■ Task prompt:
Copy the records below word for word, leaving out the pictures.

■ Records to use:
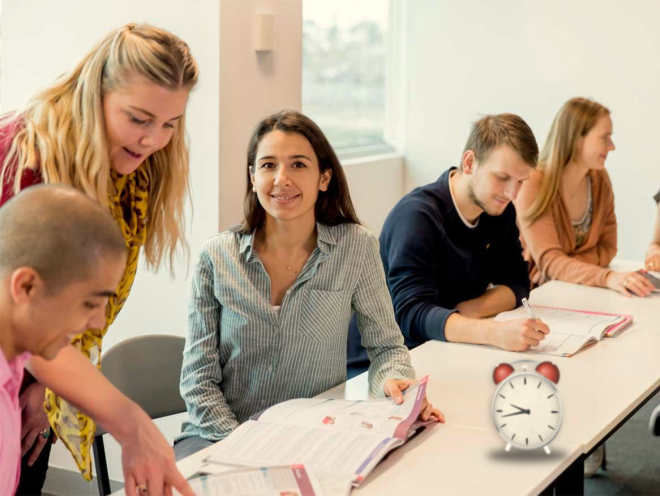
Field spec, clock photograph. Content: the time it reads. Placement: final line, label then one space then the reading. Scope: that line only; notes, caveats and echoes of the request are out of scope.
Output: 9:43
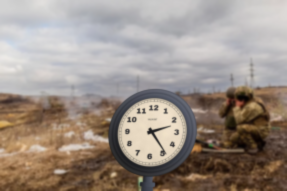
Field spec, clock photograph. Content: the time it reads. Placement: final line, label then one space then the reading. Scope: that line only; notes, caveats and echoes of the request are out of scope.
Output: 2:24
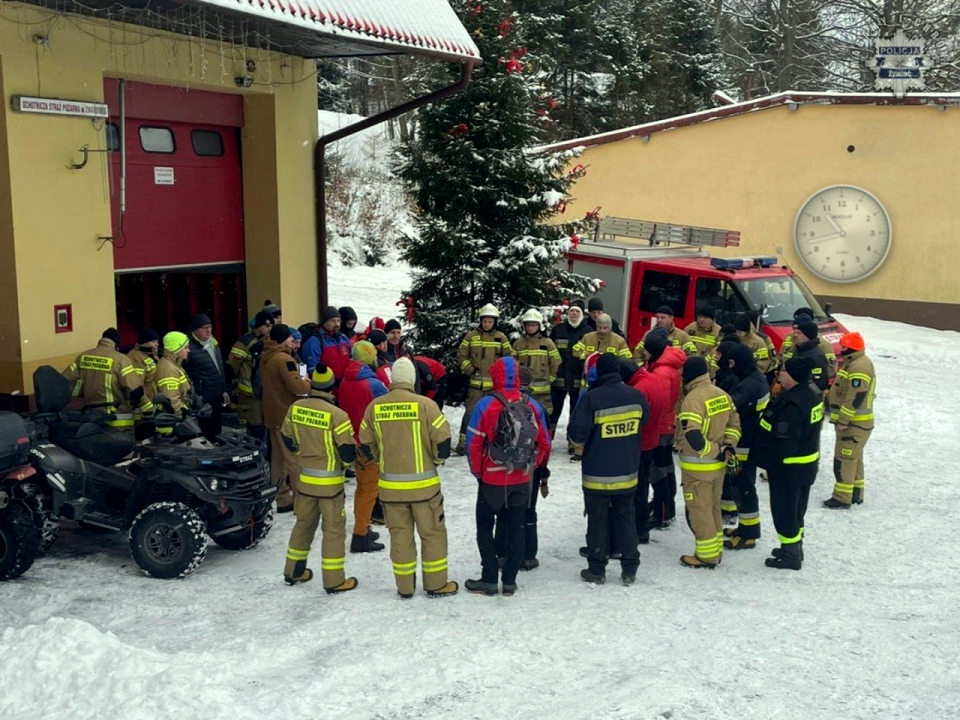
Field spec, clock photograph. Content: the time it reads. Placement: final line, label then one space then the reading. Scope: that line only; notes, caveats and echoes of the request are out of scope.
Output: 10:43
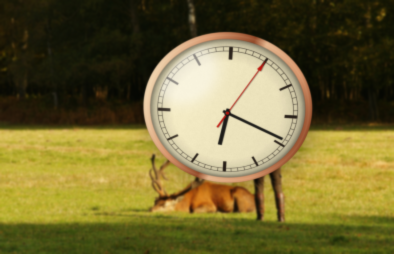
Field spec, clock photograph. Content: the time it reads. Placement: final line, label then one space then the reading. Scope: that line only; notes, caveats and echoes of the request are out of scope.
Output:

■ Exercise solution:
Field spec, clock photograph. Content: the time it reads. Placement: final line, label then one space then the reading. Scope: that line only; notes, caveats and echoes of the request are out of scope.
Output: 9:43
Field spec, clock photograph. Content: the time it reads. Placement: final line, label then one space then the reading. Scope: that line only; notes, caveats and echoes of the request are out of scope.
Output: 2:24
Field spec, clock photograph. Content: the time it reads. Placement: final line, label then one space then the reading. Scope: that line only; notes, caveats and echoes of the request are out of scope.
Output: 10:43
Field spec, clock photograph. Content: the time it reads. Placement: final line, label then one space then the reading. Scope: that line only; notes, caveats and echoes of the request are out of scope.
Output:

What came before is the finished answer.